====== Provided passage ======
It was explained to me that the bottleneck is that most of those industries still depend heavily on physical prototypes and hardware testing. When simulation is slow or expensive, companies limit how much they do, which constrains how much design space they can explore. Also at a certain level, physical prototyping is tangible, and comfortable. The idea is that if accelerated compute makes large scale simulation cheaper and easier to deploy, those industries could move far more of their engineering effort into the virtual domain.
As a chemist, the idea is akin to simulating a thousand chemical targets, then only taking the dozen most appealing to actual physical testing. A phrase I’ve used in the past is ‘fail fast, fail often’, however both companies also framed it as an amplification tool as a well as time-to-market enhancement. That shift increases the total amount of computation consumed, not just the performance of individual tools, and so the TCO has to also be there.
Ravi from Synopsys described this difference directly in our follow up session. “In semiconductors it’s about 14 to 15 percent of revenue. Most other industries are 2 to 4 percent because they depend so much on physical prototypes and testing. If you make simulation cheaper and faster, you can shift a lot of that work into the virtual domain. That is a huge opportunity.”
Neither company put an exact number on this shift, and both avoided any forward TAM sizing. But the implication is that if even a modest portion of aerospace, automotive, energy or industrial engineering begins adopting virtual first workflows, the aggregate demand for accelerated simulation could grow significantly. As the lead, Synopsys gains revenue, and as an investor and hardware supplier, NVIDIA grows too.
How this will reach customers
One question that came up repeatedly was how these accelerated workflows will actually make their way into customer environments. The press release mentioned joint cloud-ready offerings, and alignment across enterprise accounts, but did not go into detail on how Synopsys intends to package or deliver the accelerated versions of its tools. This matters because GPU accelerated simulation behaves more like a compute workload than a traditional per seat EDA license, and different industries have very different software procurement models.
Synopsys emphasised that it will lead the commercial motion, leveraging its existing relationships across semiconductors, industrial engineering, automotive, aerospace and energy. That reach is notably wider than NVIDIA’s historical distribution, particularly in areas where engineering teams adopt tools through long standing enterprise agreements rather than through cloud marketplaces. That might change in the future, but is still where we operate today. The collaboration effectively pairs Synopsys’ account depth with NVIDIA’s hardware, CUDA libraries, AI stacks and digital twin platforms, but the companies stopped short of describing how the combined flows will be priced or consumed, if on-prem, through hyperscaler cloud support, or through Synopsys’ own cloud. Probably a little of all of them.
On top of that, because we’re still a bit far down the road on some of this, there were no specifics on whether customers should expect perpetual licensing, usage based consumption, hybrid bundles or cloud metered models. For teams that already run large on premises clusters, this lack of detail leaves important questions about budgeting and deployment. NVIDIA’s messaging, perhaps as expected, suggested that Blackwell class systems will be a natural fit for these workloads, while Synopsys indicated that cloud deployment will be a key path for customers without access to high density accelerated compute. In the follow up session, Tim from NVIDIA framed the cloud angle as part of a longer term shift toward scalable, on demand simulation, but did not commit to any particular consumption model.
====== Material provided ======
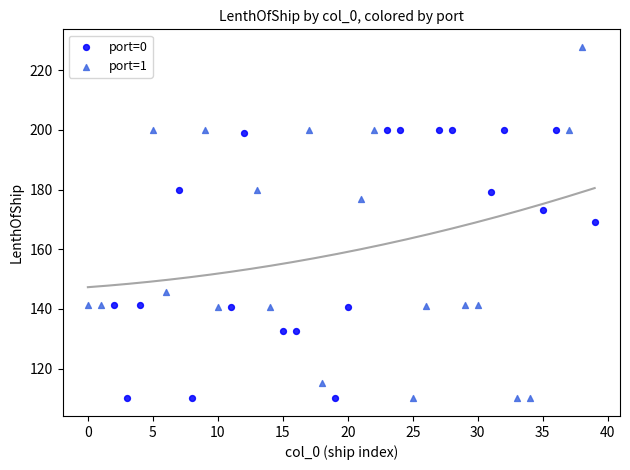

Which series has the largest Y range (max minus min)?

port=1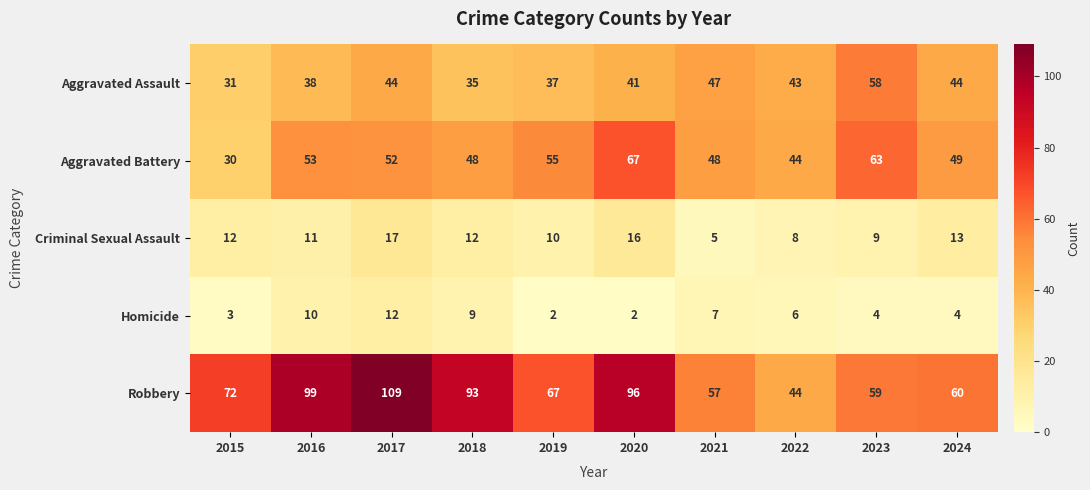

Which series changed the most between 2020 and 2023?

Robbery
======
====== Material provided ======
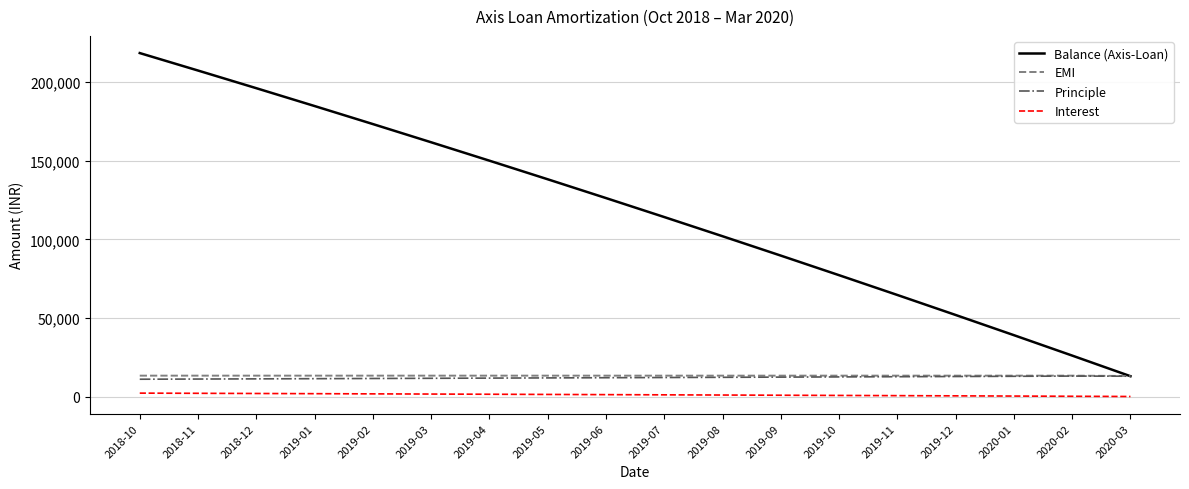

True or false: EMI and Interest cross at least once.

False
======
Prompt 1 - Sum up the passage on Synopsys and NVIDIA's accelerated simulation work in two sentences.
Prompt 2 - Render this sentence from the passage on Synopsys and NVIDIA's accelerated simulation work into Spanish: "Neither company put an exact number on this shift, and both avoided any forward TAM sizing."
Prompt 3 - Carry on the passage on Synopsys and NVIDIA's accelerated simulation work from its last sentence.

Expected output 1 - Accelerated compute could make large-scale simulation cheap enough for industries that still rely heavily on physical prototypes to shift more of their engineering into the virtual domain, which would raise demand for accelerated simulation and benefit both Synopsys and NVIDIA. Synopsys will lead the commercial effort through its existing enterprise relationships, but neither company explained how the combined offerings will be priced, licensed or deployed.

Expected output 2 - Ninguna de las dos empresas puso una cifra exacta a este cambio, y ambas evitaron cualquier estimación prospectiva del TAM.

Expected output 3 -
The neutrality question
Another thread was whether NVIDIA’s two billion dollar equity investment places Synopsys on a trajectory that implicitly favours NVIDIA hardware over competing accelerators. Both companies were explicit that the partnership is not exclusive. Synopsys stated that its tools will continue to support CPUs and other environments. Jensen also reinforced that customers will be free to choose the hardware that fits their workloads.
But the open question is not contractual neutrality but practical neutrality. Reformulating a solver for CUDA is not a surface level optimisation - It requires deep engineering, validation and ongoing refinement as hardware generations evolve. Once Synopsys invests that effort for NVIDIA’s platform, it is reasonable for customers to ask how equivalent the performance and feature maturity will be on other hardware, especially given the nature of CUDA and cross compatibility. We didn’t expect the CEOs to offer specifics on how parity across architectures would be maintained, as for sure it’s in NVIDIA’s best interests to try and show the best performance on its own.
In the follow up session, Synopsys reiterated that its software remains architecture portable, emphasizing that it has historically ported tools to x86, ARM and custom hyperscaler hardware whenever customers required it. At the same time, NVIDIA stressed that acceleration is not a matter of vendor preference but of computational structure, noting that many solvers only deliver their full uplifts once algorithms are reformulated to exploit GPU parallelism and memory bandwidth. Taken together, the implication is that heterogeneous environments will continue for some time, and that teams running large mixed clusters will have to watch how solver performance and feature maturity evolve as more of the stack is rewritten for accelerated paths.
Where AI fits into the engineering loop
One of the more speculative but important areas of discussion was how AI will be incorporated into engineering workflows. The press release referenced ‘agentic AI engineering’ and highlighted NVIDIA’s NeMo agents, NIM microservices and broader model ecosystem as part of the collaboration. That naturally led to questions about how far these AI systems will sit inside the simulation loop, and what parts of the pipeline they are expected to influence.
Both CEOs were cautious in describing where AI fits into engineering.
Jensen framed it as an assistive layer rather than a replacement for physics, emphasising that many solvers demand accuracy levels only validated numerical methods can provide. He added that AI could emulate narrowly defined pieces of a workflow, noting that ‘AI could be used to emulate the physics, so some amount of the simulation could be accelerated through surrogate models’, but only in places where engineers can validate the behaviour.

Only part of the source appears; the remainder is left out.